The Marseillaise anthem rang out under grey skies on Tuesday as a grim-faced Hollande pinned the country's highest decoration, the Legion d'honneur, onto coffins draped in the red, white and blue flag, surrounded by weeping families and uniformed colleagues.
"Our great and beautiful France will never break, will never yield, never bend" in the face of the Islamist threat that is "still there, inside and outside" the country, said Hollande.
The country has been shaken to its core by the bloodshed that began with a jihadist assault on the satirical Charlie Hebdo magazine last Wednesday and ended in a bloody hostage drama at a Jewish supermarket two days later.
Seventeen people, including journalists, police officers, Muslims and Jews lost their lives in the attacks.
The supermarket killer, Amedy Coulibaly, and the Charlie Hebdo gunmen, Said and Cherif Kouachi, were killed in quick succession in two police blitzes on Friday.
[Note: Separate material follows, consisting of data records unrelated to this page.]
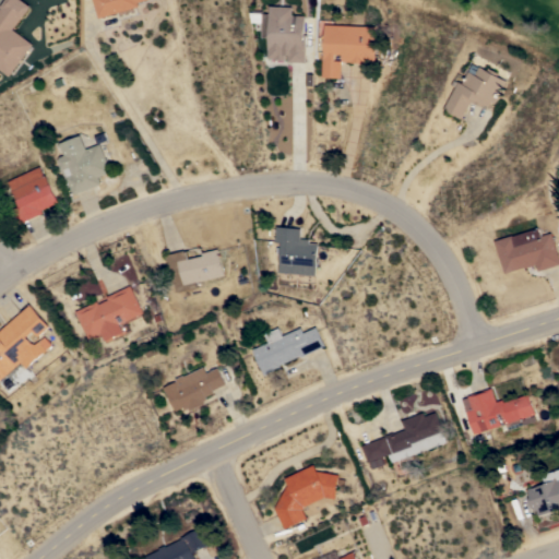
[(0,69),(0,9),(1,8),(0,7),(4,0),(23,0),(31,6),(13,28),(33,44),(9,75),(0,69)]
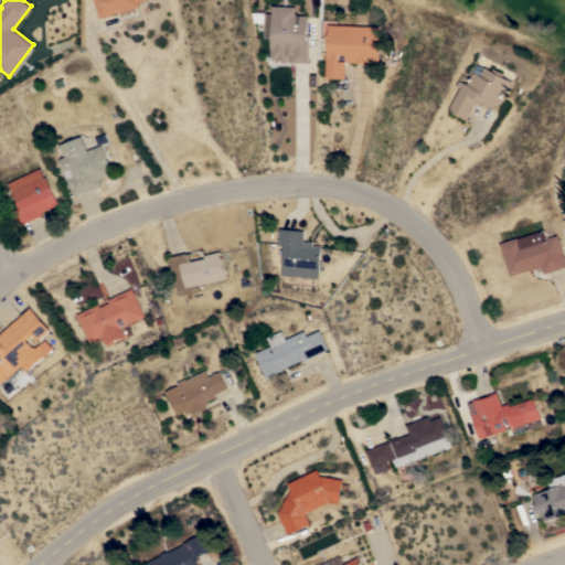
[(93,0),(146,0),(139,2),(140,6),(99,18),(93,0)]
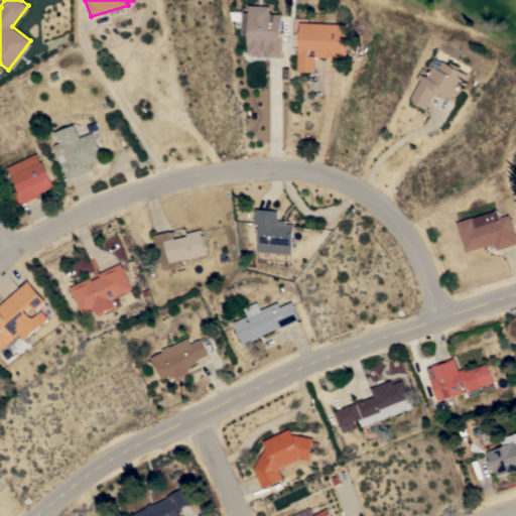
[(241,34),(242,21),(232,20),(231,11),(242,12),(249,13),(249,5),(270,6),(270,13),(282,14),(281,32),(282,32),(281,57),(266,56),(266,50),(263,49),(263,54),(253,54),(253,53),(247,52),(248,34),(241,34)]
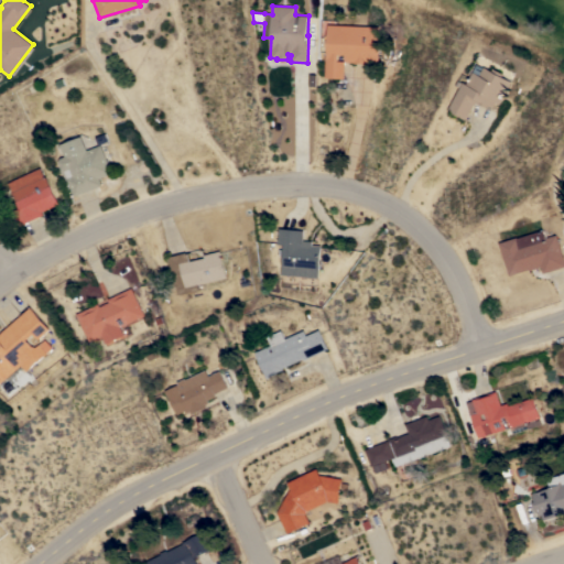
[(380,26),(379,55),(381,55),(381,62),(378,62),(378,63),(368,63),(368,64),(355,63),(355,62),(345,61),(344,78),(325,77),(326,52),(325,52),(326,43),(327,43),(328,24),(380,26)]
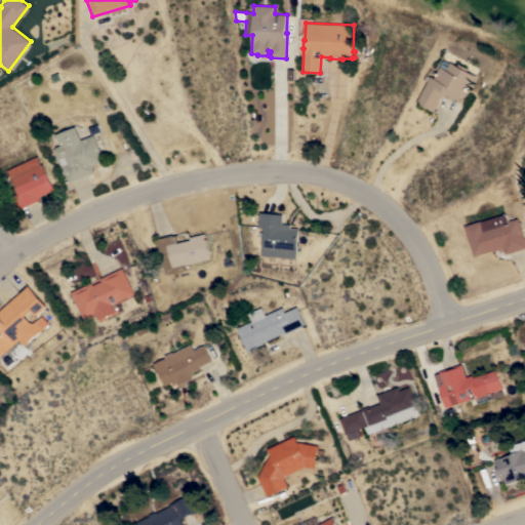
[(428,81),(423,79),(427,75),(431,77),(431,76),(434,78),(444,58),(457,66),(459,63),(470,69),(469,72),(477,76),(465,96),(460,94),(458,99),(454,97),(453,101),(442,94),(433,111),(416,102),(428,81)]
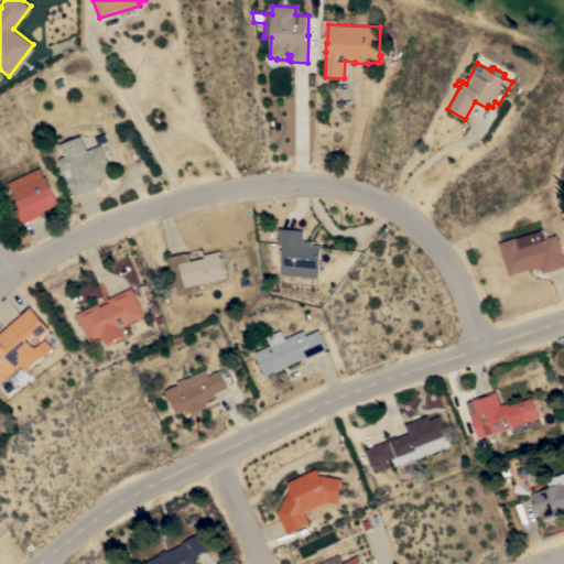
[(62,169),(58,162),(60,158),(65,156),(61,144),(82,136),(87,150),(101,144),(112,173),(99,179),(102,185),(74,196),(64,171),(62,169)]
Two policemen, Franck Brinsolaro, 49 and Muslim officer Ahmed Merabet, 40, were killed during the attack on Charlie Hebdo.
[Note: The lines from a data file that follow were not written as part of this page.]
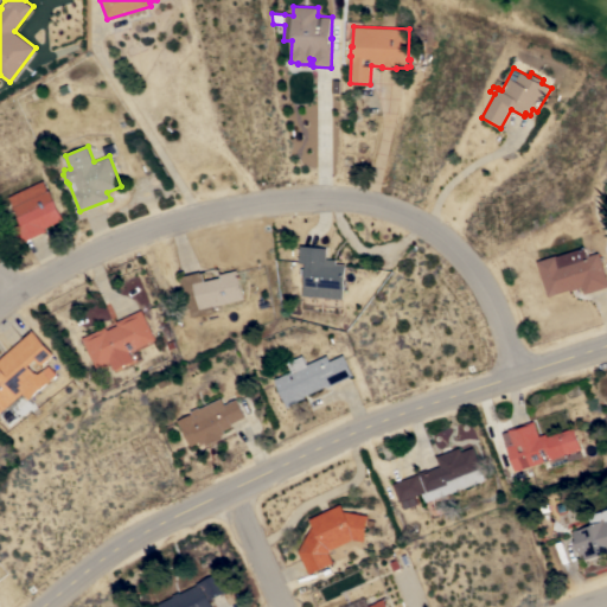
[(45,228),(46,231),(21,243),(14,227),(20,224),(13,206),(14,206),(10,197),(44,180),(48,190),(50,190),(63,219),(45,228)]
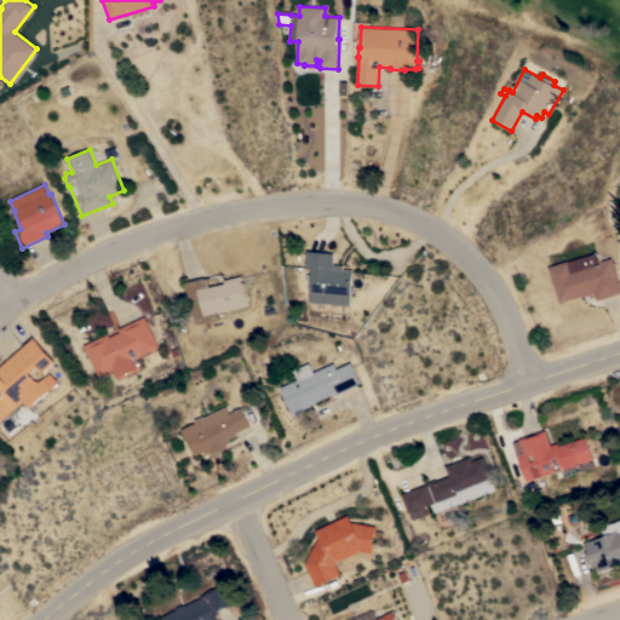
[(309,302),(310,280),(306,280),(306,274),(311,274),(311,269),(305,268),(308,251),(334,253),(334,264),(344,265),(343,269),(354,270),(350,305),(309,302)]
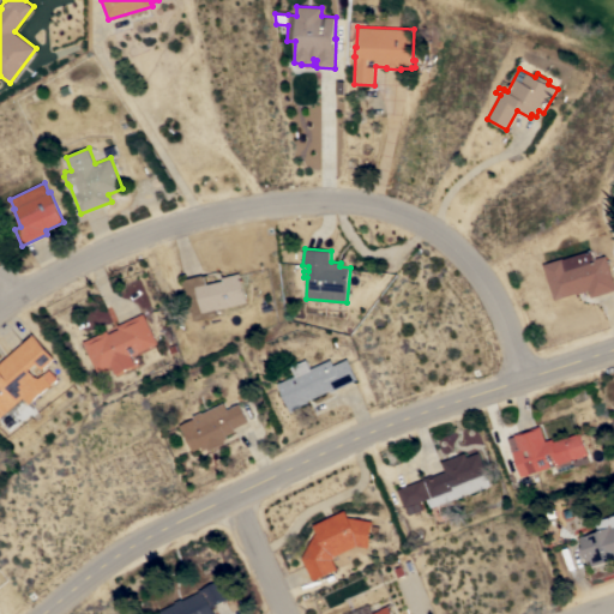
[(543,264),(564,258),(591,250),(591,251),(594,251),(596,258),(606,256),(613,281),(613,289),(591,296),(589,289),(554,300),(543,264)]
The third police officer Clarissa Jean-Philippe, 26, originally from the French Caribbean island of Martinique, was gunned down by Coulibaly the next day when she arrived on the scene of a car accident he was involved in in the southern suburb of Montrouge.
At the Paris police headquarters pallbearers marched slowly through the square to the strains of a funeral march past a huge Tricolore flag fluttering lightly in the breeze.
"They died so that we could live in freedom," Hollande said of the police officers.